Really, not much slave trading happening on the island since it was so small and didn't have much drinking water, and no boat could have gotten close enough to the door to actually use it to ship slaves. I'll see the real slave trading centers when I visit Benin and Ghana. The House of Slaves on Goree is, from the historian's point of view, merely symbolic. And from my point of view it was a hole in the wall out to the sea with some stuff around it written in French. At least I bought my English guidebook, so I did actually know what I was looking at.

Dakar is one of those scary cities along with Fez, Caracas, New Orleans, and Colon-Panama. At the stop where the taxi from Saint Louis let me and the two Francophones I am traveling with off in Dakar, we witnesses madness. The three of us were besieged by angry taxi touts trying to intimidate us into paying high taxi prices. If we tried to talk to the individual taxi drivers we were physically blocked from the taxi. It's kind of hard to explain.
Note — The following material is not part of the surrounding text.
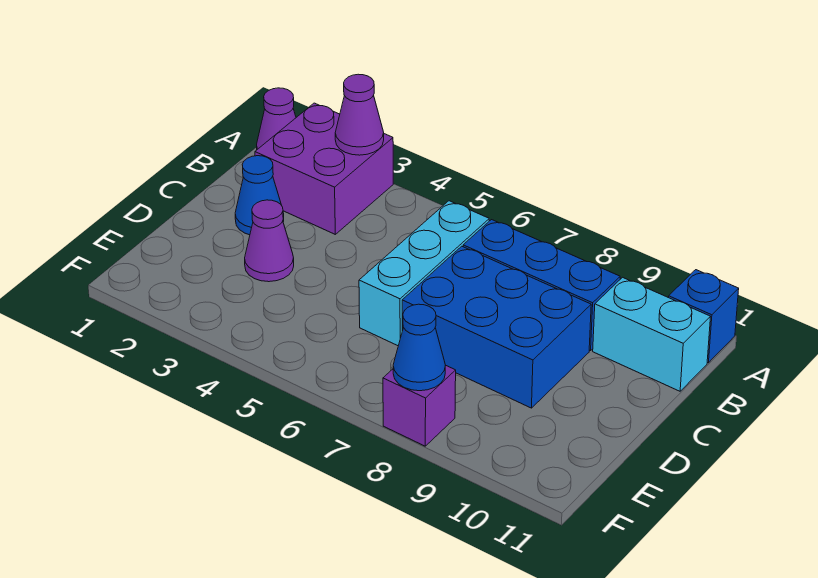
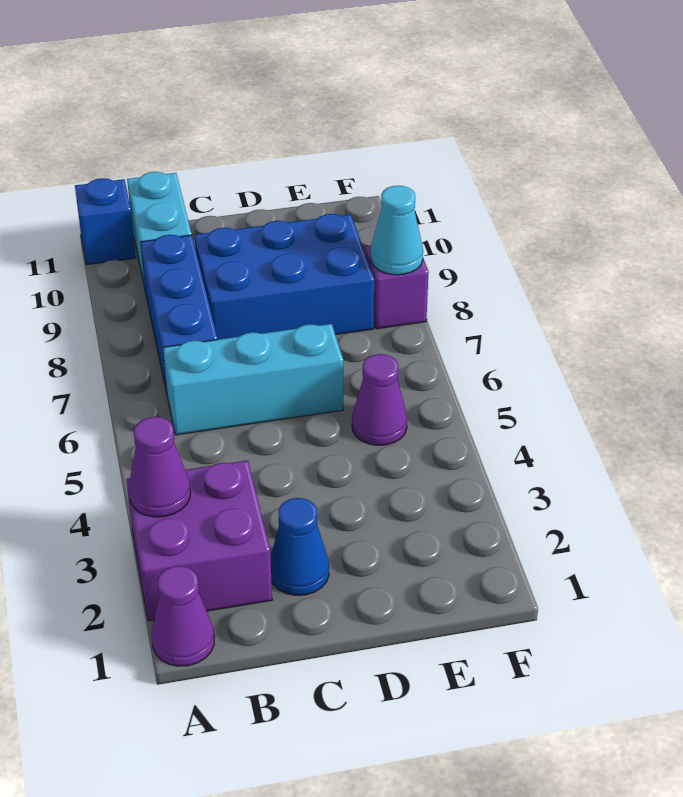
blue brick C7:D9 level 1 -> blue brick C8:E9 level 1
purple cone D3 level 1 -> purple cone E5 level 1
blue cone F8 level 2 -> cyan cone F8 level 2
It was night. Fabian, Kristin, and I got out of the taxi. Just unfolding out of the car I could sense the mayhem, so I told them to get their backpacks on and stand over there to collect our thoughts before talking or looking at anyone.

Once calm and collected with five Senegalese shouting at us, we told one where we wanted to go. We were quoted a high price. Then we sort of split up to talk to other people to negotiate a better price. Lots of shoving and yelling and shouting and we were in a cab at a reasonable price. I was surprised by all the aggression.